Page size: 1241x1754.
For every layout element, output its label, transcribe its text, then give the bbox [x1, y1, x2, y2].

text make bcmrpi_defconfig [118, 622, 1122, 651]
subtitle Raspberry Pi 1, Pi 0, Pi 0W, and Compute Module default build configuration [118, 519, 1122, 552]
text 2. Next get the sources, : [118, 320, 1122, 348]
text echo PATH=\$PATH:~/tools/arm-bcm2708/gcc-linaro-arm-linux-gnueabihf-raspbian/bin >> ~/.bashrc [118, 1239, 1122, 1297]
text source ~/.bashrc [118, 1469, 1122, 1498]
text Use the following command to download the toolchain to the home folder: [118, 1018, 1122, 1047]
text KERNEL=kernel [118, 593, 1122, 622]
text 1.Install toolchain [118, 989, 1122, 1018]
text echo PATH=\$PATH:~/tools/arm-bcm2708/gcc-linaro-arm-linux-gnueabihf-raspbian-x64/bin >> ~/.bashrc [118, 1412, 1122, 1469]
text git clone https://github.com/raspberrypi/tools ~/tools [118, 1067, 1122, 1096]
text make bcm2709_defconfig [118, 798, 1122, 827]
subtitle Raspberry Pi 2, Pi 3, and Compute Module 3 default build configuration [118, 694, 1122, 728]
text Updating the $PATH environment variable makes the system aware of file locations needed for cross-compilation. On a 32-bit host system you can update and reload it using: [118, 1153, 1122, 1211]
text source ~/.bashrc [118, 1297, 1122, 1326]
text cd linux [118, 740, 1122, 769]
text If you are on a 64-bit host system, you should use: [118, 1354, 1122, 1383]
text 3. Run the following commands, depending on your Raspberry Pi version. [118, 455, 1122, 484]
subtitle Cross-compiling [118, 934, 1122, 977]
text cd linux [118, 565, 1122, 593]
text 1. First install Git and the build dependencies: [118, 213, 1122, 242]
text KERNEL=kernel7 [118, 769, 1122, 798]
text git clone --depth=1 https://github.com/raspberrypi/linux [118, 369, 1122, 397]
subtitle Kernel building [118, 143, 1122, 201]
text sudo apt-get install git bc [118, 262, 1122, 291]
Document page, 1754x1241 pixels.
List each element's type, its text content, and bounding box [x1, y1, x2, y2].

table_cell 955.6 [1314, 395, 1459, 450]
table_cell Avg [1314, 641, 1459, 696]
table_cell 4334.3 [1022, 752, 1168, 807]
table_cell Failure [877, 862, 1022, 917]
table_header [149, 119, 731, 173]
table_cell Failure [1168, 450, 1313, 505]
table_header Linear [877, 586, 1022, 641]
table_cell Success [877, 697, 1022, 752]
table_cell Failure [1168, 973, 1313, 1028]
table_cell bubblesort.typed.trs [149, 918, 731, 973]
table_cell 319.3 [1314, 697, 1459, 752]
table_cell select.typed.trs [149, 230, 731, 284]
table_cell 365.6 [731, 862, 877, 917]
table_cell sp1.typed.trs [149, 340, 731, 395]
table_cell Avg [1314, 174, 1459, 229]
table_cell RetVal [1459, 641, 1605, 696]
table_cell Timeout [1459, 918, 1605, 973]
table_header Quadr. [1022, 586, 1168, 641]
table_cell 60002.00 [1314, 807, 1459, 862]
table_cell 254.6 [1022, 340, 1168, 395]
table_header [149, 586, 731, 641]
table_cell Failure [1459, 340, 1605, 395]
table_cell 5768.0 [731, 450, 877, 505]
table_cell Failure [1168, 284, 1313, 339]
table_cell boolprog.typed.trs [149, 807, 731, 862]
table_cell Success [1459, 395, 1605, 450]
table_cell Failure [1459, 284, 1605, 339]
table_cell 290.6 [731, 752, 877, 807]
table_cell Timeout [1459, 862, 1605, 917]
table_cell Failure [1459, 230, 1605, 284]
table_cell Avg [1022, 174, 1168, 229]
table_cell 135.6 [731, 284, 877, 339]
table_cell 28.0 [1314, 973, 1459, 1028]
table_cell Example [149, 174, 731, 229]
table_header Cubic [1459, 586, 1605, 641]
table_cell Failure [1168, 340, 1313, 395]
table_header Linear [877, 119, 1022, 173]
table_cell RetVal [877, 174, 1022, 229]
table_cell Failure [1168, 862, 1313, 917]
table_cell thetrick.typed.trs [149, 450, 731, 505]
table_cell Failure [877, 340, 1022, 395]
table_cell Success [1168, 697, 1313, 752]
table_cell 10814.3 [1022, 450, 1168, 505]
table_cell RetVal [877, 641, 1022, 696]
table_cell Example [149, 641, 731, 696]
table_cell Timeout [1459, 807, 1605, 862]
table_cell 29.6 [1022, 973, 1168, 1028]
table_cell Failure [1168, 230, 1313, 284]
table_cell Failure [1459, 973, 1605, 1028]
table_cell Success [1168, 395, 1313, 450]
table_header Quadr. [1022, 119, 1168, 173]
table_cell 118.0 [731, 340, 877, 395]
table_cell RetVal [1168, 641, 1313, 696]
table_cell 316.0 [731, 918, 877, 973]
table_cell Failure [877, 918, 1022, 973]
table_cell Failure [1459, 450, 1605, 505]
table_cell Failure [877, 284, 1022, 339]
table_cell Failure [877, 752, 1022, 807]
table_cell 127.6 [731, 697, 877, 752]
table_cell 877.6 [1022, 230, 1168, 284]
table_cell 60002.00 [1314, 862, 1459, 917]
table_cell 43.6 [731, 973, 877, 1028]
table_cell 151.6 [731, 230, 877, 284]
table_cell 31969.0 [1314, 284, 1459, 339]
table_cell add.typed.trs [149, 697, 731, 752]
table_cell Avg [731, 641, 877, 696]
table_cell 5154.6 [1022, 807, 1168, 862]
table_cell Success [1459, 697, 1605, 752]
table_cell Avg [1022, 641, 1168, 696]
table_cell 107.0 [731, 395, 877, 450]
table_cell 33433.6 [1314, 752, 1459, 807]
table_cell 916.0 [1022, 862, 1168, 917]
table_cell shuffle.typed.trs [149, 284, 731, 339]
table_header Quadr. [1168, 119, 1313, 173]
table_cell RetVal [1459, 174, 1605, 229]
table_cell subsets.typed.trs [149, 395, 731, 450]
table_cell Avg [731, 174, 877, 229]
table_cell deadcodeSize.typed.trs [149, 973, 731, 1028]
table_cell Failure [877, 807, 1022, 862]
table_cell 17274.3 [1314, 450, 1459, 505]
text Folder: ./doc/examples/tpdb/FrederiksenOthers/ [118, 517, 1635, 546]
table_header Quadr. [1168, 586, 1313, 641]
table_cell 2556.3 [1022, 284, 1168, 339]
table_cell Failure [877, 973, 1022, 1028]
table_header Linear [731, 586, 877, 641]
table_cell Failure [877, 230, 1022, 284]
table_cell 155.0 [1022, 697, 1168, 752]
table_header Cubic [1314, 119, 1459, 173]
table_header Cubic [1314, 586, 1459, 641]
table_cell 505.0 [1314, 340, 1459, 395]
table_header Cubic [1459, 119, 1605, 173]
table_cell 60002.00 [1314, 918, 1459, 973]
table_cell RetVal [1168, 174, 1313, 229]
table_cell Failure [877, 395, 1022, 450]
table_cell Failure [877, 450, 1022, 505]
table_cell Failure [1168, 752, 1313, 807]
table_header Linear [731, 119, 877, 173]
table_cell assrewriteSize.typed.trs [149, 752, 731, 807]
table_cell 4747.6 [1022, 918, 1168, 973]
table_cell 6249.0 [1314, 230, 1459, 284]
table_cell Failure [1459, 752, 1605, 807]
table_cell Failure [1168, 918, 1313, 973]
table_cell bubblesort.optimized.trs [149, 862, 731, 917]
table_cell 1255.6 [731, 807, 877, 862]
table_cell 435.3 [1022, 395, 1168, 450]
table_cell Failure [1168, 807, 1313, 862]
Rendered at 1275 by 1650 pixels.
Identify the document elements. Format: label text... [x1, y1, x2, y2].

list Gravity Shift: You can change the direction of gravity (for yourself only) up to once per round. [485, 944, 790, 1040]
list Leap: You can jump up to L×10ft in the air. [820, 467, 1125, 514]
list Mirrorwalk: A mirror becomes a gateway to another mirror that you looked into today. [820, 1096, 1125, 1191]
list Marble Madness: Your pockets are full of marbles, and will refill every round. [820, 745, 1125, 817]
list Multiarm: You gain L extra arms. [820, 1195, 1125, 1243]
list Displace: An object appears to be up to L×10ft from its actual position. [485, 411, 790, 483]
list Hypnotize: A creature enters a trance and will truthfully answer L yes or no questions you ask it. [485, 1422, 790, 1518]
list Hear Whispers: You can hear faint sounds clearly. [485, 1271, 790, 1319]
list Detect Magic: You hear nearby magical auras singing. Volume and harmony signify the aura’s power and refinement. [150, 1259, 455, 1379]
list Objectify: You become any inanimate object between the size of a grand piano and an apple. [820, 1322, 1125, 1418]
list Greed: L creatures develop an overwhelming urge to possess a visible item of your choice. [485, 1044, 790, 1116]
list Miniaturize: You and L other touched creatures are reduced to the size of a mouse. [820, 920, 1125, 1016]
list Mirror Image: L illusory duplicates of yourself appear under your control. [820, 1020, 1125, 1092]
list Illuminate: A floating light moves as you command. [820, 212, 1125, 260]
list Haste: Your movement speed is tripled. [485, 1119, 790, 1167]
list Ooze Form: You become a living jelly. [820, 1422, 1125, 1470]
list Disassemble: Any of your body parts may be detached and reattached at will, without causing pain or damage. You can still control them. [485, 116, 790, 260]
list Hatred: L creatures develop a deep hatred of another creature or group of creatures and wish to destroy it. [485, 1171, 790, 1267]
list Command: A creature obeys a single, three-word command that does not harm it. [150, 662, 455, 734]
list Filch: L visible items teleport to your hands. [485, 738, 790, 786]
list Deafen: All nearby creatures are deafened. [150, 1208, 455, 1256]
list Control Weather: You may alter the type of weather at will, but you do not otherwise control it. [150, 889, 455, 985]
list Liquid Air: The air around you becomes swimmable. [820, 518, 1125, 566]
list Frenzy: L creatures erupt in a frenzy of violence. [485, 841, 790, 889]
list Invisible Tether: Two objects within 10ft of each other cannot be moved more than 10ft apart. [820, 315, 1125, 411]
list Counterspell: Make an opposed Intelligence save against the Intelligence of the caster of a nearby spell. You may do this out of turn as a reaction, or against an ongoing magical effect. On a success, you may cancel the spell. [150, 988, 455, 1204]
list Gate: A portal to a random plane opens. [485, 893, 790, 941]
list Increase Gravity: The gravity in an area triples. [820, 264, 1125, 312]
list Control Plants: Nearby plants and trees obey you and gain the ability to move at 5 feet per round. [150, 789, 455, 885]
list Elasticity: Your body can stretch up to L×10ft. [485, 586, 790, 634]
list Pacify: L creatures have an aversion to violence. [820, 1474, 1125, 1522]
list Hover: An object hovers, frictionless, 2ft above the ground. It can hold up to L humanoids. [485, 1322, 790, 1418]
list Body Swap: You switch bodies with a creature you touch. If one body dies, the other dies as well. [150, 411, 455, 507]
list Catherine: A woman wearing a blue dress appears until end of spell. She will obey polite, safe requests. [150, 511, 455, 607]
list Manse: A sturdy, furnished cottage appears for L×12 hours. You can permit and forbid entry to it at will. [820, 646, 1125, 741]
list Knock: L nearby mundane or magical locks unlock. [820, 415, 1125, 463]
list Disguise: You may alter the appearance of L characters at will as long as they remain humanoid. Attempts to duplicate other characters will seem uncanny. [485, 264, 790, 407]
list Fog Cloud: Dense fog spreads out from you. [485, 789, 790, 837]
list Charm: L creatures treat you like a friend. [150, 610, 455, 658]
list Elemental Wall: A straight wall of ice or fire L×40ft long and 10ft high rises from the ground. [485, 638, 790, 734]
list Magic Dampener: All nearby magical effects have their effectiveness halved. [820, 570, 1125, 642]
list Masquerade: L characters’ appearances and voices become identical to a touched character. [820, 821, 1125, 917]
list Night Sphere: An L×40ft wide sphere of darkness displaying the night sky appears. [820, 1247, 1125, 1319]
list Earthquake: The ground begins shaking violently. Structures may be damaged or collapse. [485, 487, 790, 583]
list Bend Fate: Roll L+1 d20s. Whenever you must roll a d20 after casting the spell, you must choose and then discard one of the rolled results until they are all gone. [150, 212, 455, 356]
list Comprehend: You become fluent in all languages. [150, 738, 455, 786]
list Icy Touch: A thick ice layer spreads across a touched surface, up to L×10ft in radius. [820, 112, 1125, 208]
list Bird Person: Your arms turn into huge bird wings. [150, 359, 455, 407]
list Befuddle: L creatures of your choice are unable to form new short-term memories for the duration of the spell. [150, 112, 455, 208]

-------------------------

• [STATED EXERCISE]: Copy out the lines from the line with "table_cell 955.6 [1314, 395, 1459, 450]" to the line with "table_cell Failure [1168, 973, 1313, 1028]", both included, character for character.

• [EXERCISE ANSWER]:
table_cell 955.6 [1314, 395, 1459, 450]
table_cell Avg [1314, 641, 1459, 696]
table_cell 4334.3 [1022, 752, 1168, 807]
table_cell Failure [877, 862, 1022, 917]
table_header [149, 119, 731, 173]
table_cell Failure [1168, 450, 1313, 505]
table_header Linear [877, 586, 1022, 641]
table_cell Success [877, 697, 1022, 752]
table_cell Failure [1168, 973, 1313, 1028]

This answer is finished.